Green accounting tricks
Even before the new Uniper-owned Datteln IV coal plant came online in June 2020, DB’s trains were not really as 60% green as the railroad likes to claim. Though they are gradually replacing fossil energy and investing in new renewable projects, the railroad remains more than 55% dependent on conventional energy sources.
As late as 2018, when they claimed a green threshold of 57%, a significant portion of that “green” came not from actual carbon-free energy but “green” offsets and “guarantees of origin” that sister company DB Energie buys. While looking good on paper, this accounting maneuver does precious little to reduce actual fossil fuel usage or real-world emissions.
In the railroad’s defense, a long-term contract with several aging river-run hydropower plants provides enough renewable energy to actually balance out what the ICE fleet consumes, but this is only a fraction of DB’s total demand. In a positive sign of things to come, earlier this year, DB announced a new contract to directly connect photovoltaic energy directly onto their specific traction current network for the first time. This follows sister DB Energie tendering for 500 GWh of green power purchase agreements (PPAs) through 2027.
But with an annual electrical requirement of around ten-terawatt hours, in reality the state-owned rail giant can only cover some 45% of its consumption with green electricity, a number that has frustratingly risen just a measly 1% since 2018.
Contrary to their advertising campaign, most of Deutsche Bahn’s electricity is generated under a slew of long-term fossil gas, nuclear and coal-fired generation contracts, the latter of which constitute nearly 25% of the total. Datteln’s addition to the grid all but assures DB will remain largely coal-fired until 2038.
Beyond its 18 year duration, another of the absurdities of Germany’s coal phase-out is that Merkel’s ruling coalition government decided to herald its beginning by simultaneously firing up a new 1100 MW plant: Datteln IV. What’s worse, it has only one remaining, albeit reluctant customer: Deutsche Bahn.

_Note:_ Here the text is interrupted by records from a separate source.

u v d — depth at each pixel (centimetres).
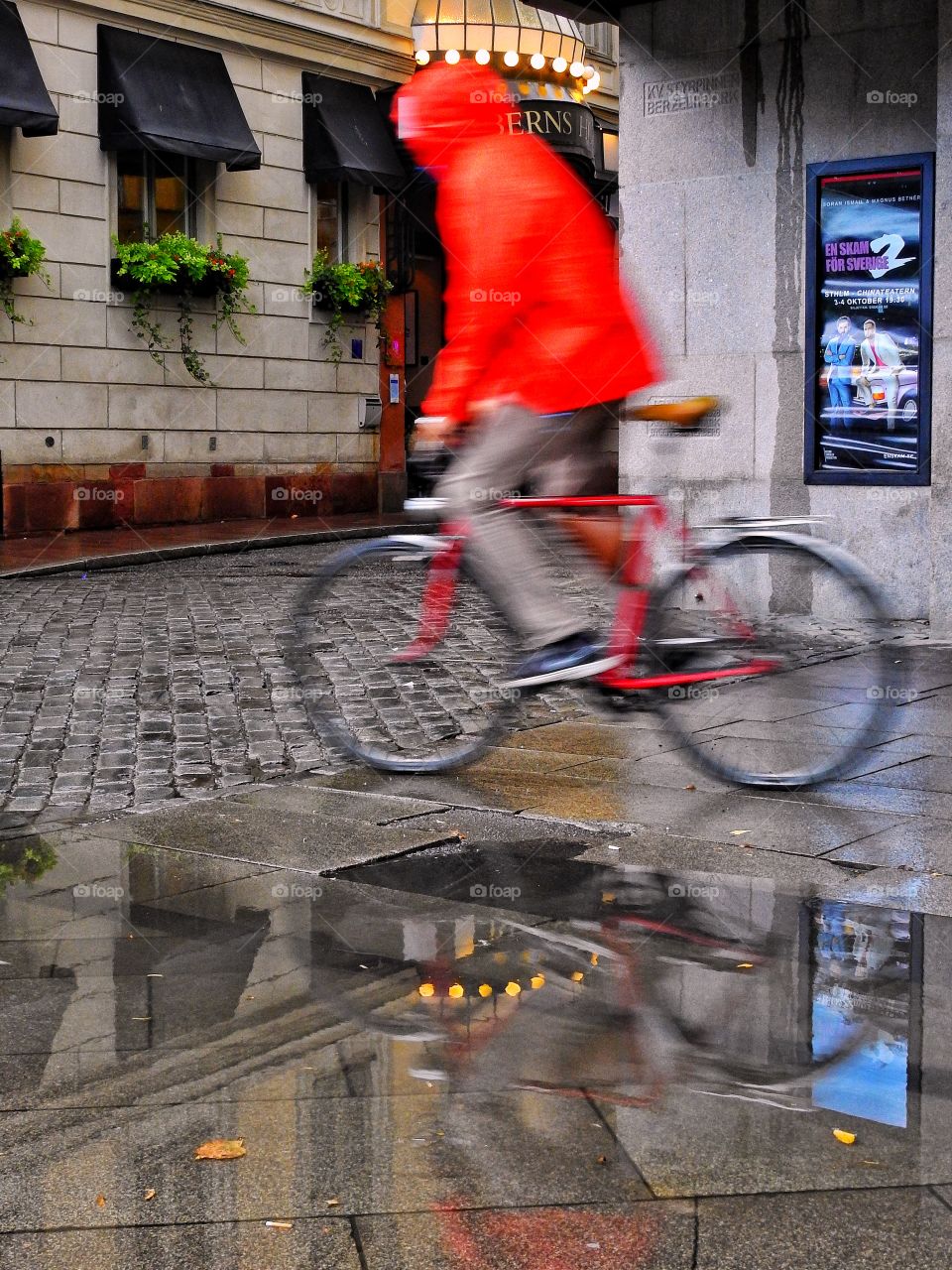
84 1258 234
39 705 700
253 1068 302
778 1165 261
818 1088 291
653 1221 244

To help understand how this happened, Friends of the Earth Germany (BUND) published a detailed history of the Datteln debacle. Essentially beginning in 2007 the railroad adopted a policy of contracting with a few centralized power plants to ensure a long-term supply at, what at the time, were relatively low prices. Under that rubric, DB agreed to purchase over 400 MW of output from the then under-construction plant. Two years prior, RWE had also purchased 25-year advance supply contracts with a combined capacity of 450 MW. Then scheduled to come on line in 2011 in order to replace several older coal plants, Datteln IV was built largely to suit the railroad’s specific needs. Today it hosts the world’s most powerful rail frequency converter — a single 413 MW unit –ensuring DB a steady flow of electricity at precisely the right voltage.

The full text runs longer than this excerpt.